Mobile device authentication has been a highly active research topic for over 10 years, with a vast range of methods having been proposed and analyzed. In related areas such as secure channel protocols, remote authentication, or desktop user authentication, strong, systematic, and increasingly formal threat models have already been established and are used to qualitatively and quantitatively compare different methods. Unfortunately, the analysis of mobile device authentication is often based on weak adversary models, suggesting overly optimistic results on their respective security. In this article, we first introduce a new classification of adversaries to better analyze and compare mobile device authentication methods. We then apply this classification to a systematic literature survey. The survey shows that security is still an afterthought and that most proposed protocols lack a comprehensive security analysis.

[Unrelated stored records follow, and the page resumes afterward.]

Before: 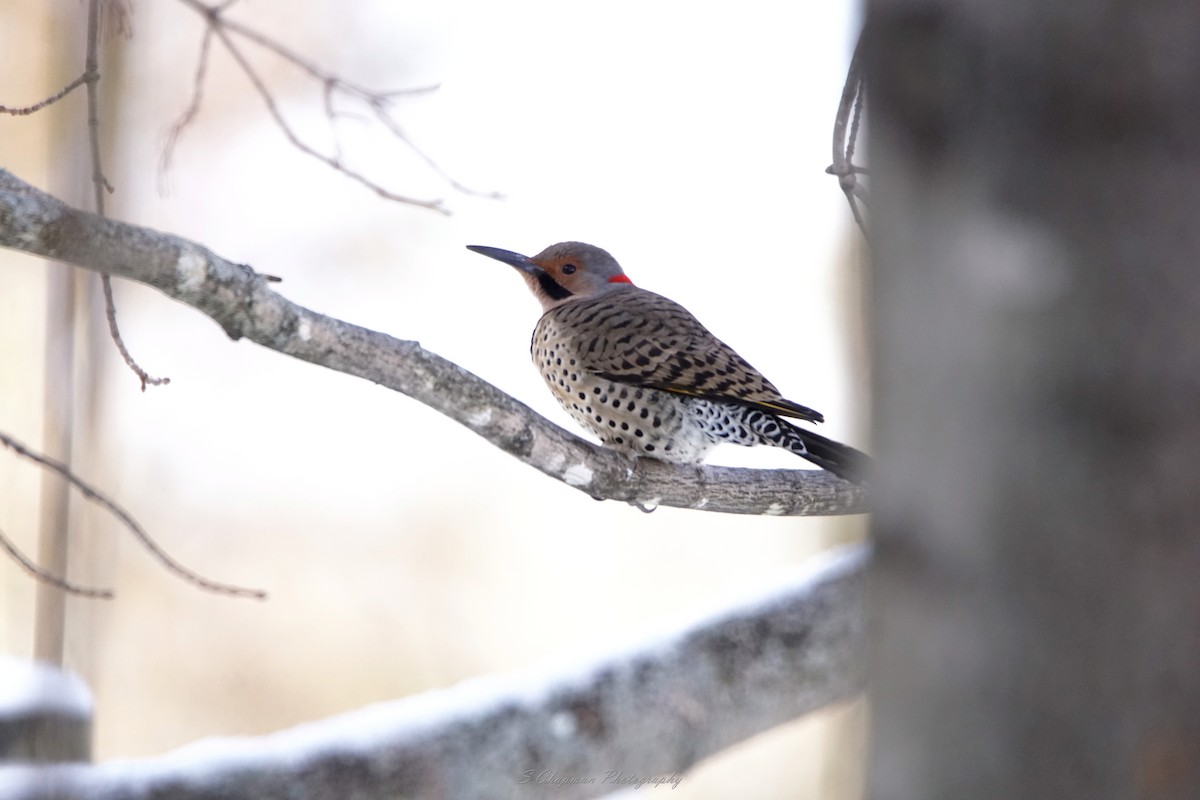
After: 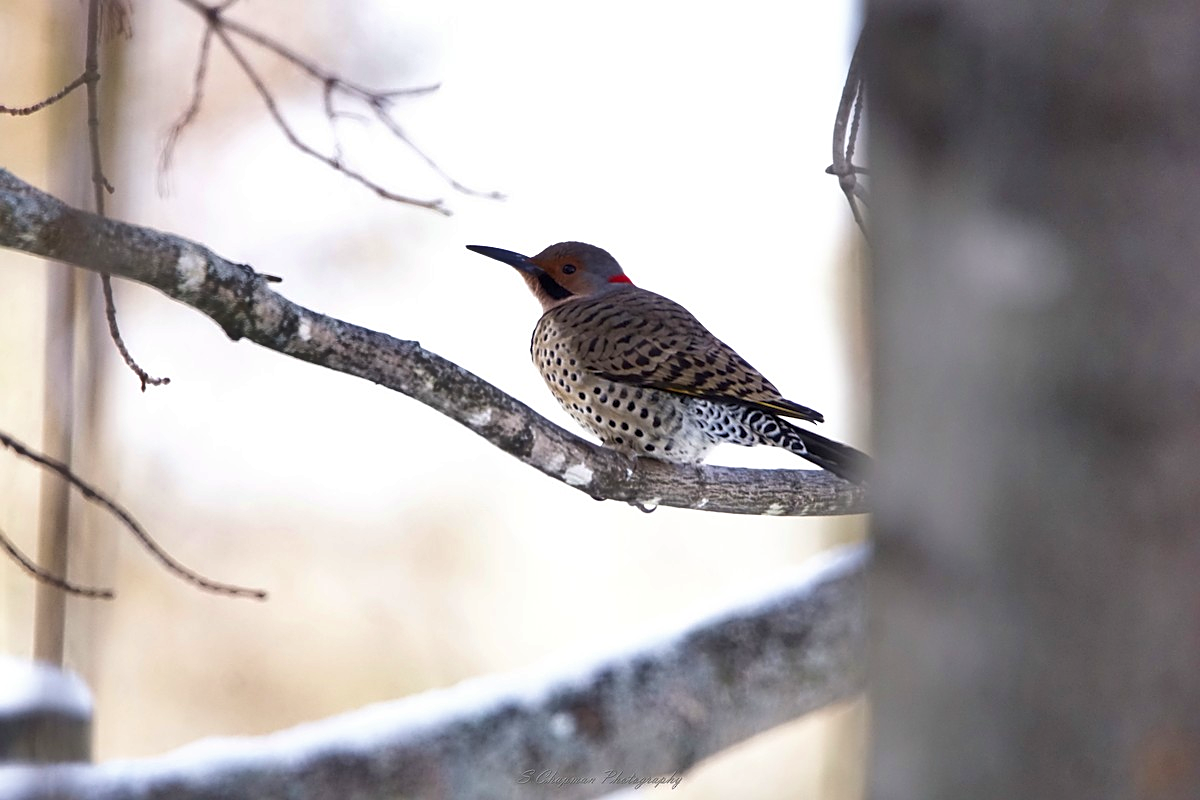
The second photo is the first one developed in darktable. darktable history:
sharpen: on, module defaults
shadows and highlights: shadows 60, soften with gaussian
velvia: on, module defaults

Our proposed classification of adversaries provides a strong uniform adversary model that can offer a comparable and transparent classification of security properties in mobile device authentication methods.

中文翻译：

---

移动设备身份验证的对抗模型

十多年来，移动设备身份验证一直是一个非常活跃的研究课题，已经提出和分析了大量方法。在安全通道协议、远程身份验证或桌面用户身份验证等相关领域，已经建立了强大、系统且越来越正式的威胁模型，并用于定性和定量比较不同的方法。不幸的是，对移动设备身份验证的分析通常基于弱对手模型，这表明它们各自的安全性结果过于乐观。在本文中，我们首先介绍一种新的攻击者分类，以更好地分析和比较移动设备身份验证方法。然后，我们将此分类应用于系统的文献调查。调查表明，安全仍然是事后的想法，大多数提议的协议都缺乏全面的安全分析。我们提出的对手分类提供了一个强大的统一对手模型，可以在移动设备身份验证方法中提供可比较和透明的安全属性分类。